Li 12 gennaio 1863 il Capitolo della Società di S. Francesco di Sales, premessa la solita preghiera, fece l'accettazione formale dei seguenti individui proposti dal Sig. D. Bosco Rettore: Lagorio Giovanni, Finino Gio. Battista, Bongiovanni Domenico, Chicco Stefano, Nasi Gio. Battista, Alessio Felice, Cuffia Francesco, Delù Luigi, Ravetti Giovanni, Pellegrini Giovanni, Ricchiardi Chiaffredo.

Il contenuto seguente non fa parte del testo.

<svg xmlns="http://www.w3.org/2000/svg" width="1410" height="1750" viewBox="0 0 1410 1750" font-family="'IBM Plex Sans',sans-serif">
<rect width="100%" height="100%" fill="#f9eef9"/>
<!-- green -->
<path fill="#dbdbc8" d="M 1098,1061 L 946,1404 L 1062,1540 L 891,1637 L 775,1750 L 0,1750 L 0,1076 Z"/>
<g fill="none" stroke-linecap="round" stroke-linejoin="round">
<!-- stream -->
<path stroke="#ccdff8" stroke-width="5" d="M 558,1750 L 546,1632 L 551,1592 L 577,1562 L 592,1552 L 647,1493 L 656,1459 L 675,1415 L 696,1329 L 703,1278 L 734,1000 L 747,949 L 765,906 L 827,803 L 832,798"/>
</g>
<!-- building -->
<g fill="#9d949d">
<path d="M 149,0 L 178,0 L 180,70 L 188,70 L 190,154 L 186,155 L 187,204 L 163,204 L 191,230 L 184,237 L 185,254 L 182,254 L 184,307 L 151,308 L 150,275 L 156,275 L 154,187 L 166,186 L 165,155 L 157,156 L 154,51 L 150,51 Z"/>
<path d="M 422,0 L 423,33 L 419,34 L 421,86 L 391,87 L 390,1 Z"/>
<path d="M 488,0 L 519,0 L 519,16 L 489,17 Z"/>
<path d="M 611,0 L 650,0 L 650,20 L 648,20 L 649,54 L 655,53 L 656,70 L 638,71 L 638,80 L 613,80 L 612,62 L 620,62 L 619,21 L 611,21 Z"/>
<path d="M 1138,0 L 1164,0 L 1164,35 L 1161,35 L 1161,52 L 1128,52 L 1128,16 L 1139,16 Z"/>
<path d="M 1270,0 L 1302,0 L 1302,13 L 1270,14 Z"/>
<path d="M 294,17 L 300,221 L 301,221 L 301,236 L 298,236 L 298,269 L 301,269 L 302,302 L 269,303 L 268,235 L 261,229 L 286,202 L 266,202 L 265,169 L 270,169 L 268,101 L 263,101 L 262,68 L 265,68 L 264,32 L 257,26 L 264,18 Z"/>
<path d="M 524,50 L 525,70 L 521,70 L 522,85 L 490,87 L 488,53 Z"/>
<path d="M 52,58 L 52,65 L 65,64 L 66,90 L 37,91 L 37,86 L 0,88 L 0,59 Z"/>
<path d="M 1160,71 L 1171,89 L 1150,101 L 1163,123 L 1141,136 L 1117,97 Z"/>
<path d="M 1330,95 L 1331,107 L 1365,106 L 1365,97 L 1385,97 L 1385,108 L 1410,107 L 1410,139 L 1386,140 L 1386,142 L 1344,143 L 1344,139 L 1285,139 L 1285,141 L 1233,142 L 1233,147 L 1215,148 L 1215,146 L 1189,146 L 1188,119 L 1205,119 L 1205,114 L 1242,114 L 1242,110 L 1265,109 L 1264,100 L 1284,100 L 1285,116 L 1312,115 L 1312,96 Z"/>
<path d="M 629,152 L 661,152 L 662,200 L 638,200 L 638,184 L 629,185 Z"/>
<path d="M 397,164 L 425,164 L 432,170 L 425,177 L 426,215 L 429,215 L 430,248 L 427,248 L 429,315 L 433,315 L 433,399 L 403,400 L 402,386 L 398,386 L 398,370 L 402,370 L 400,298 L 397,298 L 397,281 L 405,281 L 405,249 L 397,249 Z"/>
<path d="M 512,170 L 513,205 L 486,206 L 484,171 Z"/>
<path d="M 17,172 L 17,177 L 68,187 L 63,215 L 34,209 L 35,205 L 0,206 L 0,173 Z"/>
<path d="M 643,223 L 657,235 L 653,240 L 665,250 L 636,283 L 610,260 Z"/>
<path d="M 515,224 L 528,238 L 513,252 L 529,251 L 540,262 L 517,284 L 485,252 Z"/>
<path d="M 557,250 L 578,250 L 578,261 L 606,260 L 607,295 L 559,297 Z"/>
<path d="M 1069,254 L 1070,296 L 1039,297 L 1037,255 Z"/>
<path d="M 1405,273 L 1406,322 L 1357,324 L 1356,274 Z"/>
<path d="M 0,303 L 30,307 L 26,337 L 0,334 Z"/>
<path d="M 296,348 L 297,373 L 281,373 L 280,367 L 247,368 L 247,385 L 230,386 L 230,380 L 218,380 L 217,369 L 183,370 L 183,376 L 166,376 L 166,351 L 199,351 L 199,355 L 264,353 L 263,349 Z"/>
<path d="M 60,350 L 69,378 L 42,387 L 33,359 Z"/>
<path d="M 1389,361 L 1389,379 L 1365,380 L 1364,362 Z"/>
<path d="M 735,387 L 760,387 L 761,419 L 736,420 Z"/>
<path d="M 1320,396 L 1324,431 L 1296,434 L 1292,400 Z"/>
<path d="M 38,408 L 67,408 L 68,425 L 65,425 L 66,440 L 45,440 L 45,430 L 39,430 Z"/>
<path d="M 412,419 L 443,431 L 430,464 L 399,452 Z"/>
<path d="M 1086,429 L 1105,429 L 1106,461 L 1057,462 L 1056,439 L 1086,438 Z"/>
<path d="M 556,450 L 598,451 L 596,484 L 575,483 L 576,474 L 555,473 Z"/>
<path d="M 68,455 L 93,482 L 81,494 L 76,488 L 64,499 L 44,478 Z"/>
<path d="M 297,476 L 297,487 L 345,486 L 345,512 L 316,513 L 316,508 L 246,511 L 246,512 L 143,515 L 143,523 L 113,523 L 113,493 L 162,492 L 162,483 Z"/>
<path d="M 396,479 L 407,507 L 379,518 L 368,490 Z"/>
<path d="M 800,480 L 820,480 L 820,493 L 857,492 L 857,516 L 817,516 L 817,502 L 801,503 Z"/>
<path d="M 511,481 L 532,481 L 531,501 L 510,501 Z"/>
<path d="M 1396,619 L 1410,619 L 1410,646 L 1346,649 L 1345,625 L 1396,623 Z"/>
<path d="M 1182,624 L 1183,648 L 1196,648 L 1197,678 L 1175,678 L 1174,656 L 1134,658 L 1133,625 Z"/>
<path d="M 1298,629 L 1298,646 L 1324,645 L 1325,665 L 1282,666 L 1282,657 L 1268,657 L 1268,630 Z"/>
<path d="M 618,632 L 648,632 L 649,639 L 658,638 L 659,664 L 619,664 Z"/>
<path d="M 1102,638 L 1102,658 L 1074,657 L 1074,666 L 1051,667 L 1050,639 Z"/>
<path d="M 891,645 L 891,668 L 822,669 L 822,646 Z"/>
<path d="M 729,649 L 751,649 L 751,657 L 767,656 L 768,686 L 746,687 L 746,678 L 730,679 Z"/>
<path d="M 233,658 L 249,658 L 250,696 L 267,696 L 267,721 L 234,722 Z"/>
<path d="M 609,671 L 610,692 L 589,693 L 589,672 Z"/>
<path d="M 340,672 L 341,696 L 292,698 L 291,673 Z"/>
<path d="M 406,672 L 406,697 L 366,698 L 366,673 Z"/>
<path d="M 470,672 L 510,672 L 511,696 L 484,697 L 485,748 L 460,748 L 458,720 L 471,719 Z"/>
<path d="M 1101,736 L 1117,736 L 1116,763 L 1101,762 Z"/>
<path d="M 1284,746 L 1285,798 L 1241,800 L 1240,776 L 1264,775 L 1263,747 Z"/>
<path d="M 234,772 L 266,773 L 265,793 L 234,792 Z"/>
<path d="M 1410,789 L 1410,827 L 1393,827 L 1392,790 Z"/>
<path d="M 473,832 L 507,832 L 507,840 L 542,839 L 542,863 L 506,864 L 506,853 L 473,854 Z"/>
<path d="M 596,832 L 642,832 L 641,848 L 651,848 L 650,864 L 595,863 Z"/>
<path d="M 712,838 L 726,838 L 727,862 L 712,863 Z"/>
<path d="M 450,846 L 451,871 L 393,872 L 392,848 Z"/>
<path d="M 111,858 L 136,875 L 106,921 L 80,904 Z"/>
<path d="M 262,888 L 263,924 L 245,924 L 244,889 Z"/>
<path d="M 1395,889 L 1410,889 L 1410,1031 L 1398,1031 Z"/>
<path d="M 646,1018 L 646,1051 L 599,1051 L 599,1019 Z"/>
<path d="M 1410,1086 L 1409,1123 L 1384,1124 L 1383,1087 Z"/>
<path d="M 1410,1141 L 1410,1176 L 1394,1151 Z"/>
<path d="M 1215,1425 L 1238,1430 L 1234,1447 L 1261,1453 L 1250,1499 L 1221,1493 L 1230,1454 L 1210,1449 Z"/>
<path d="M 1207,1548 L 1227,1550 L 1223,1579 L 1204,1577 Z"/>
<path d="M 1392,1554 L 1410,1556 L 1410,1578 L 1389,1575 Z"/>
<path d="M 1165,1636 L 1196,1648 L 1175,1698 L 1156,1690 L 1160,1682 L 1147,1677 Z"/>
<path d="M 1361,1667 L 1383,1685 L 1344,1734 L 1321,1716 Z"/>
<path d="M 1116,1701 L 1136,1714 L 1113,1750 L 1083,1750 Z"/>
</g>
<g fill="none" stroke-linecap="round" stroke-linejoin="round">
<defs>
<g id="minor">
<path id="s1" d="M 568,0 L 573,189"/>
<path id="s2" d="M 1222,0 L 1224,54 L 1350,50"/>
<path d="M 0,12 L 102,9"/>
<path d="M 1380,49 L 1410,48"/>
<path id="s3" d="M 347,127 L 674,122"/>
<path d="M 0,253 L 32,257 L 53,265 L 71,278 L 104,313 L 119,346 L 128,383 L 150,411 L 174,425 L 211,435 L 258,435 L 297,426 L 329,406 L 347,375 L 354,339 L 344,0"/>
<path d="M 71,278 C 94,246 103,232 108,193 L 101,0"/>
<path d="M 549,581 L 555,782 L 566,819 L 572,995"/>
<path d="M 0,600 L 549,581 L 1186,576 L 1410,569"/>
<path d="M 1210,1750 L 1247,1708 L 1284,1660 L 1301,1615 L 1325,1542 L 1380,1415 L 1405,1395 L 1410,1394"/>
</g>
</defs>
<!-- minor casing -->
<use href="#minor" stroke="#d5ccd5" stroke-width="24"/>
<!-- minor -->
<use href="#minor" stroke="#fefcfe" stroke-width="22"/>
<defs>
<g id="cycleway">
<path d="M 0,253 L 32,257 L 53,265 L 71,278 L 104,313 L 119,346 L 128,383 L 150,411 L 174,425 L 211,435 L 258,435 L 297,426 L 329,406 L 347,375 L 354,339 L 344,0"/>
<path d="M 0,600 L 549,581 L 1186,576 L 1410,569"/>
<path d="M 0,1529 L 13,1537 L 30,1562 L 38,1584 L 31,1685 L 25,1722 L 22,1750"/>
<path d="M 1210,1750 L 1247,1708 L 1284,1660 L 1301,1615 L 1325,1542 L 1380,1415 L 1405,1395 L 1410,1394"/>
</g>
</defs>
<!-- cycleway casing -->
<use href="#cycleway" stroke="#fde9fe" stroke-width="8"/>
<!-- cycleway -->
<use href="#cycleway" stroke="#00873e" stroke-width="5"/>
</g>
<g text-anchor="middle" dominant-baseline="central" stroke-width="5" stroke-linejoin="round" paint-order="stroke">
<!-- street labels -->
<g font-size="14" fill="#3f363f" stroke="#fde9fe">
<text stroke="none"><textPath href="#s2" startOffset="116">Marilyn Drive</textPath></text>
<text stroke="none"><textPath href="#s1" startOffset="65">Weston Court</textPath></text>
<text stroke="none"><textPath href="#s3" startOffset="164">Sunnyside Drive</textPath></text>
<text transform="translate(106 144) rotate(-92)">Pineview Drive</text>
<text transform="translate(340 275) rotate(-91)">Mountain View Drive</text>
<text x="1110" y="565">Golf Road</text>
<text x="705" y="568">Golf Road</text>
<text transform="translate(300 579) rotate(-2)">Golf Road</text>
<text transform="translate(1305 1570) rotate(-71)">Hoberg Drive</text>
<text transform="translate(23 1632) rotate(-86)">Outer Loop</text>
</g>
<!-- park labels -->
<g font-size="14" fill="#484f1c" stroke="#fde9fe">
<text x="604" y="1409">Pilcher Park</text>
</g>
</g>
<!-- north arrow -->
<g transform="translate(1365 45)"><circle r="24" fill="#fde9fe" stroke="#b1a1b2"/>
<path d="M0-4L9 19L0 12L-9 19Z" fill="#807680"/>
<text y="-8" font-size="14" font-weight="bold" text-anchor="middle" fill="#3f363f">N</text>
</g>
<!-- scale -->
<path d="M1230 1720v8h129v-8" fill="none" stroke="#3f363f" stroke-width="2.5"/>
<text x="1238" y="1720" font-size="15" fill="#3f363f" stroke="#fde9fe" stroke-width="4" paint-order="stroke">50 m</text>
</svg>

Li 18 gennaio 1863 il Sig. D. Bosco Rettore radunò tutti i confratelli della Società di S. Francesco di Sales, per la cerimonia dei voti che emisero cinque confratelli. Il Sig. D. Bosco vestito di cotta invitò i confratelli ad inginocchiarsi ed alternativamente con essi recitò il Veni Creator, a cui tenne dietro l'Oremus dello Spirito Santo, la recita delle Litanie della Beata Vergine; un Pater, Ave, Gloria a S. Francesco di Sales coll'invocazione propria ed Oremus. Dopo questo D. Fusero Bartolomeo, inginocchiato in mezzo ai due professi D. Alasonatti e Don Rua, innanzi ad una immagine della Madonna con due candellieri accesi, pronunziò in presenza del Rettore con voce chiara e distinta la formola dei voti. Quindi scrisse il suo nome nel libro dei Professi.

Lo stesso fece successivamente il Chierico Rovetto Antonio, Mignone Giuseppe, Racca Pietro, Fabre Alessandro, i quali tutti, dopo pronunziata la formola prescritta innanzi al Rettore, scrissero il proprio nome nel libro dei Professi.

Li 8 febbraio 1863 il Capitolo della Società di S. Francesco di Sales, dopo essersi radunato, fatta la solita invocazione allo Spirito Santo, fece, secondo le regole, l'accettazione dei seguenti giovani: Fagnano Giuseppe, Croserio Augusto, Belmonte Domenico, Morielli Giuseppe. Nasi Angelo, Buratto Vincenzo.